_Task statement_: Copy every row below word for word, omitting the pictures.

_Data excerpts_:
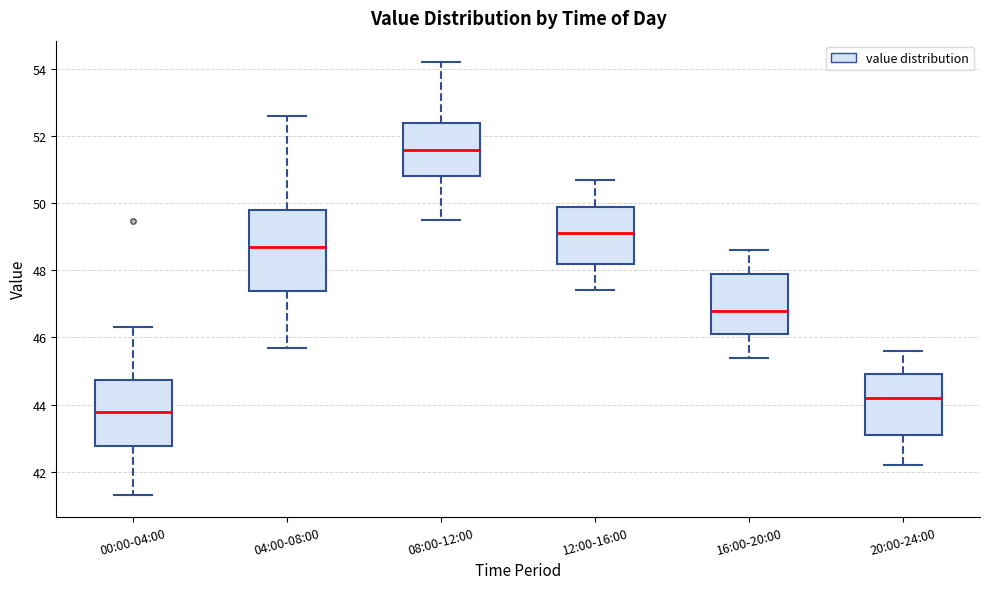

Where does the median line of the box for 08:00-12:00 sit on the y-axis? The values are not printed on the chart, so give them approximately, as read against the axis.

51.6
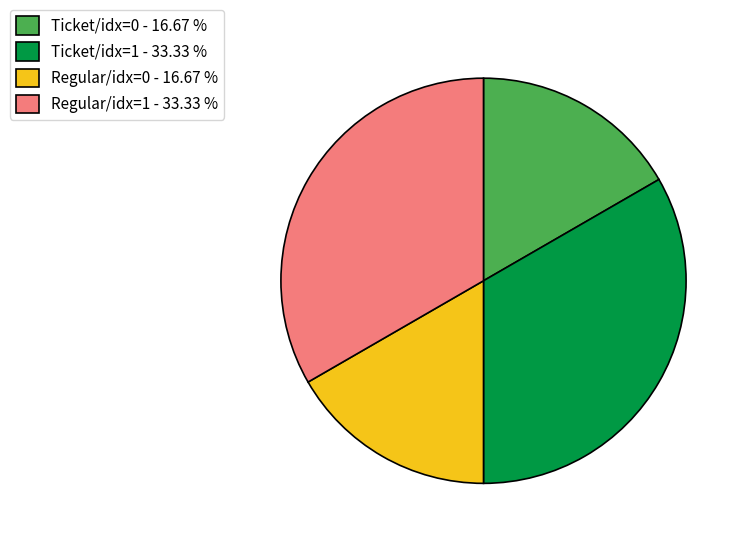

Does Regular/idx=1 - 33.33 % represent more than half of the total?

No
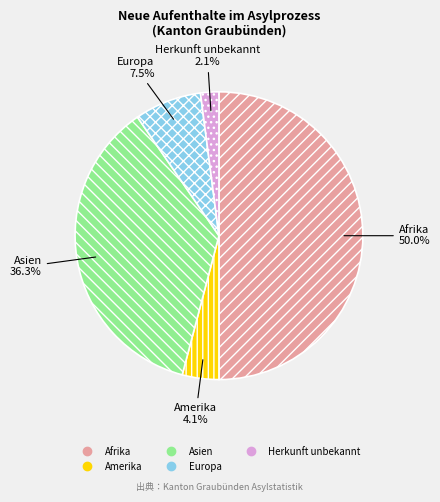

What percentage is NOT represented by Amerika?

95.9%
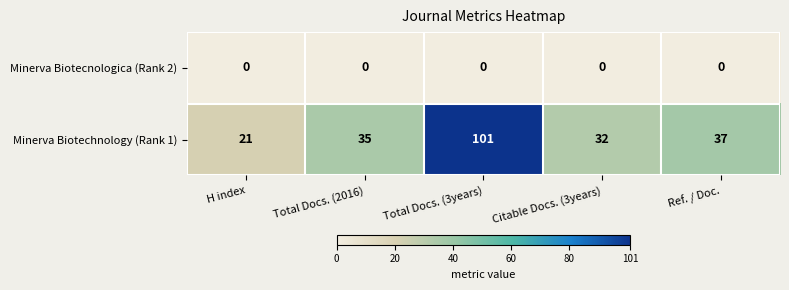

Read the Minerva Biotechnology (Rank 1) value at Citable Docs. (3years), to the nearest 5.

30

_Solution for this task_:
Where does the median line of the box for 08:00-12:00 sit on the y-axis? The values are not printed on the chart, so give them approximately, as read against the axis.

51.6

Does Regular/idx=1 - 33.33 % represent more than half of the total?

No

What percentage is NOT represented by Amerika?

95.9%

Read the Minerva Biotechnology (Rank 1) value at Citable Docs. (3years), to the nearest 5.

30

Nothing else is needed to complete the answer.